> **What is needed**:
Please return each line of the data below unchanged, keeping every character and line break as it appears.

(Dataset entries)
------------------------------------------------

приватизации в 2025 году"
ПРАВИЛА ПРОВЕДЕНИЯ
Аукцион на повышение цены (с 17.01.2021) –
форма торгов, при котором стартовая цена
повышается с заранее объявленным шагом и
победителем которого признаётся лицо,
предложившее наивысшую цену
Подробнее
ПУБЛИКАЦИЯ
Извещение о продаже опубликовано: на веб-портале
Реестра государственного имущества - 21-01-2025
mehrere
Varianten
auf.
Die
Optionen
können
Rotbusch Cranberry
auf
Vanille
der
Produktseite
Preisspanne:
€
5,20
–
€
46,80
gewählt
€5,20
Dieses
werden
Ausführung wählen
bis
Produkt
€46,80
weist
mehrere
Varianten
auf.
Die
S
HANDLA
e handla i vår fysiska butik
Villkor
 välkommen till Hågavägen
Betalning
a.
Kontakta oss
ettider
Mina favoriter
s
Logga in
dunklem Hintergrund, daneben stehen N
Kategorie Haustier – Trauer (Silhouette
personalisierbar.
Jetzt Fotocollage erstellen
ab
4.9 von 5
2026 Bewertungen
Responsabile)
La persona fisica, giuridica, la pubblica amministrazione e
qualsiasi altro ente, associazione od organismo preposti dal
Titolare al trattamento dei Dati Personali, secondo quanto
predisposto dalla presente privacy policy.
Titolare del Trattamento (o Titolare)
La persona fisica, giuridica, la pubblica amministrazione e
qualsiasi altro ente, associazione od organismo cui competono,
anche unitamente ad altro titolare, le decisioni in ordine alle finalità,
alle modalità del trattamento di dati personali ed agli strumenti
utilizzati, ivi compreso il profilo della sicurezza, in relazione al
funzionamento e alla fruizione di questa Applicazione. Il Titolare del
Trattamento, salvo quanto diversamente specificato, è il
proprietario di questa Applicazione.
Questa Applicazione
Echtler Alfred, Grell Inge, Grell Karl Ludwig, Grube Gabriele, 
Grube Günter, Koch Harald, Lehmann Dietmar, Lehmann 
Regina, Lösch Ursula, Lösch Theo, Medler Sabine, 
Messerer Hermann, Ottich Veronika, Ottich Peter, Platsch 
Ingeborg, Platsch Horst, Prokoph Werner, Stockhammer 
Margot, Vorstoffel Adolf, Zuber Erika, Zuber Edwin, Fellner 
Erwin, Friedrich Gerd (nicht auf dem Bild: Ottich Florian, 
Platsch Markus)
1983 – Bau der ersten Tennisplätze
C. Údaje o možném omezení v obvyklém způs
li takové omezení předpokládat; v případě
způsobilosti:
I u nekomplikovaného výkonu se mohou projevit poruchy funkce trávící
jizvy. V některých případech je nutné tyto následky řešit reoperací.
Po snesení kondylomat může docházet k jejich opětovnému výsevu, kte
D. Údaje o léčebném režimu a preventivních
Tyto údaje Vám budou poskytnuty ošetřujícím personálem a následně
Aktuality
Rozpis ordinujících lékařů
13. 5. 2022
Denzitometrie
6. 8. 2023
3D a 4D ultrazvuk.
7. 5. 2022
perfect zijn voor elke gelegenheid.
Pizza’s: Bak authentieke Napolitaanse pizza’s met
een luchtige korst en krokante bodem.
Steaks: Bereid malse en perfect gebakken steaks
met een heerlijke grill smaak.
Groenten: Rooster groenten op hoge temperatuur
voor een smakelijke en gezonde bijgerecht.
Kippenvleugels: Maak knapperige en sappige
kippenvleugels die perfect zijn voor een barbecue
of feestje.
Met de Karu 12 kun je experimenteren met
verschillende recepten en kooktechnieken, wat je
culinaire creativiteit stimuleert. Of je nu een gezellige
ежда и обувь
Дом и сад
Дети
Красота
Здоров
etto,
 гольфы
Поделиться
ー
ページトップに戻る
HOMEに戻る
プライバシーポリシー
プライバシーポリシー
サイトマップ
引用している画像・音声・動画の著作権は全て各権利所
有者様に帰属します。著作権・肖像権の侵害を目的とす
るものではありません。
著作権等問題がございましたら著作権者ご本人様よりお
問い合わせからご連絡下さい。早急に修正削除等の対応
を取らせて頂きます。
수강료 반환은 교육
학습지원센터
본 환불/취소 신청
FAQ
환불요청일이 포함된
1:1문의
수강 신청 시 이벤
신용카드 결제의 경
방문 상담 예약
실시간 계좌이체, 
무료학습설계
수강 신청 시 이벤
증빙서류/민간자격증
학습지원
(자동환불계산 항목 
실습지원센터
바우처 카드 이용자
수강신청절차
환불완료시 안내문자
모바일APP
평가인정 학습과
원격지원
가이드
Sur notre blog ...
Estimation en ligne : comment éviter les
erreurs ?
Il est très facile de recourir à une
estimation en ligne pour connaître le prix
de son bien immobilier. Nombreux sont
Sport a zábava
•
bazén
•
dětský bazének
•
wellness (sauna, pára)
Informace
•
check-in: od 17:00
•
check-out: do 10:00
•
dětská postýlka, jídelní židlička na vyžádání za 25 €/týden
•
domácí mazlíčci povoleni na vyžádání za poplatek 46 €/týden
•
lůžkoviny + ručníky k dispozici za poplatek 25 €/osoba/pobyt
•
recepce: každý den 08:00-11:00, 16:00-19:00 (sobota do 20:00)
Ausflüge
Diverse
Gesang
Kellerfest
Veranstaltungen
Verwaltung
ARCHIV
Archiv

------------------------------------------------

> **Result of this exercise**:
приватизации в 2025 году"
ПРАВИЛА ПРОВЕДЕНИЯ
Аукцион на повышение цены (с 17.01.2021) –
форма торгов, при котором стартовая цена
повышается с заранее объявленным шагом и
победителем которого признаётся лицо,
предложившее наивысшую цену
Подробнее
ПУБЛИКАЦИЯ
Извещение о продаже опубликовано: на веб-портале
Реестра государственного имущества - 21-01-2025
mehrere
Varianten
auf.
Die
Optionen
können
Rotbusch Cranberry
auf
Vanille
der
Produktseite
Preisspanne:
€
5,20
–
€
46,80
gewählt
€5,20
Dieses
werden
Ausführung wählen
bis
Produkt
€46,80
weist
mehrere
Varianten
auf.
Die
S
HANDLA
e handla i vår fysiska butik
Villkor
 välkommen till Hågavägen
Betalning
a.
Kontakta oss
ettider
Mina favoriter
s
Logga in
dunklem Hintergrund, daneben stehen N
Kategorie Haustier – Trauer (Silhouette
personalisierbar.
Jetzt Fotocollage erstellen
ab
4.9 von 5
2026 Bewertungen
Responsabile)
La persona fisica, giuridica, la pubblica amministrazione e
qualsiasi altro ente, associazione od organismo preposti dal
Titolare al trattamento dei Dati Personali, secondo quanto
predisposto dalla presente privacy policy.
Titolare del Trattamento (o Titolare)
La persona fisica, giuridica, la pubblica amministrazione e
qualsiasi altro ente, associazione od organismo cui competono,
anche unitamente ad altro titolare, le decisioni in ordine alle finalità,
alle modalità del trattamento di dati personali ed agli strumenti
utilizzati, ivi compreso il profilo della sicurezza, in relazione al
funzionamento e alla fruizione di questa Applicazione. Il Titolare del
Trattamento, salvo quanto diversamente specificato, è il
proprietario di questa Applicazione.
Questa Applicazione
Echtler Alfred, Grell Inge, Grell Karl Ludwig, Grube Gabriele, 
Grube Günter, Koch Harald, Lehmann Dietmar, Lehmann 
Regina, Lösch Ursula, Lösch Theo, Medler Sabine, 
Messerer Hermann, Ottich Veronika, Ottich Peter, Platsch 
Ingeborg, Platsch Horst, Prokoph Werner, Stockhammer 
Margot, Vorstoffel Adolf, Zuber Erika, Zuber Edwin, Fellner 
Erwin, Friedrich Gerd (nicht auf dem Bild: Ottich Florian, 
Platsch Markus)
1983 – Bau der ersten Tennisplätze
C. Údaje o možném omezení v obvyklém způs
li takové omezení předpokládat; v případě
způsobilosti:
I u nekomplikovaného výkonu se mohou projevit poruchy funkce trávící
jizvy. V některých případech je nutné tyto následky řešit reoperací.
Po snesení kondylomat může docházet k jejich opětovnému výsevu, kte
D. Údaje o léčebném režimu a preventivních
Tyto údaje Vám budou poskytnuty ošetřujícím personálem a následně
Aktuality
Rozpis ordinujících lékařů
13. 5. 2022
Denzitometrie
6. 8. 2023
3D a 4D ultrazvuk.
7. 5. 2022
perfect zijn voor elke gelegenheid.
Pizza’s: Bak authentieke Napolitaanse pizza’s met
een luchtige korst en krokante bodem.
Steaks: Bereid malse en perfect gebakken steaks
met een heerlijke grill smaak.
Groenten: Rooster groenten op hoge temperatuur
voor een smakelijke en gezonde bijgerecht.
Kippenvleugels: Maak knapperige en sappige
kippenvleugels die perfect zijn voor een barbecue
of feestje.
Met de Karu 12 kun je experimenteren met
verschillende recepten en kooktechnieken, wat je
culinaire creativiteit stimuleert. Of je nu een gezellige
ежда и обувь
Дом и сад
Дети
Красота
Здоров
etto,
 гольфы
Поделиться
ー
ページトップに戻る
HOMEに戻る
プライバシーポリシー
プライバシーポリシー
サイトマップ
引用している画像・音声・動画の著作権は全て各権利所
有者様に帰属します。著作権・肖像権の侵害を目的とす
るものではありません。
著作権等問題がございましたら著作権者ご本人様よりお
問い合わせからご連絡下さい。早急に修正削除等の対応
を取らせて頂きます。
수강료 반환은 교육
학습지원센터
본 환불/취소 신청
FAQ
환불요청일이 포함된
1:1문의
수강 신청 시 이벤
신용카드 결제의 경
방문 상담 예약
실시간 계좌이체, 
무료학습설계
수강 신청 시 이벤
증빙서류/민간자격증
학습지원
(자동환불계산 항목 
실습지원센터
바우처 카드 이용자
수강신청절차
환불완료시 안내문자
모바일APP
평가인정 학습과
원격지원
가이드
Sur notre blog ...
Estimation en ligne : comment éviter les
erreurs ?
Il est très facile de recourir à une
estimation en ligne pour connaître le prix
de son bien immobilier. Nombreux sont
Sport a zábava
•
bazén
•
dětský bazének
•
wellness (sauna, pára)
Informace
•
check-in: od 17:00
•
check-out: do 10:00
•
dětská postýlka, jídelní židlička na vyžádání za 25 €/týden
•
domácí mazlíčci povoleni na vyžádání za poplatek 46 €/týden
•
lůžkoviny + ručníky k dispozici za poplatek 25 €/osoba/pobyt
•
recepce: každý den 08:00-11:00, 16:00-19:00 (sobota do 20:00)
Ausflüge
Diverse
Gesang
Kellerfest
Veranstaltungen
Verwaltung
ARCHIV
Archiv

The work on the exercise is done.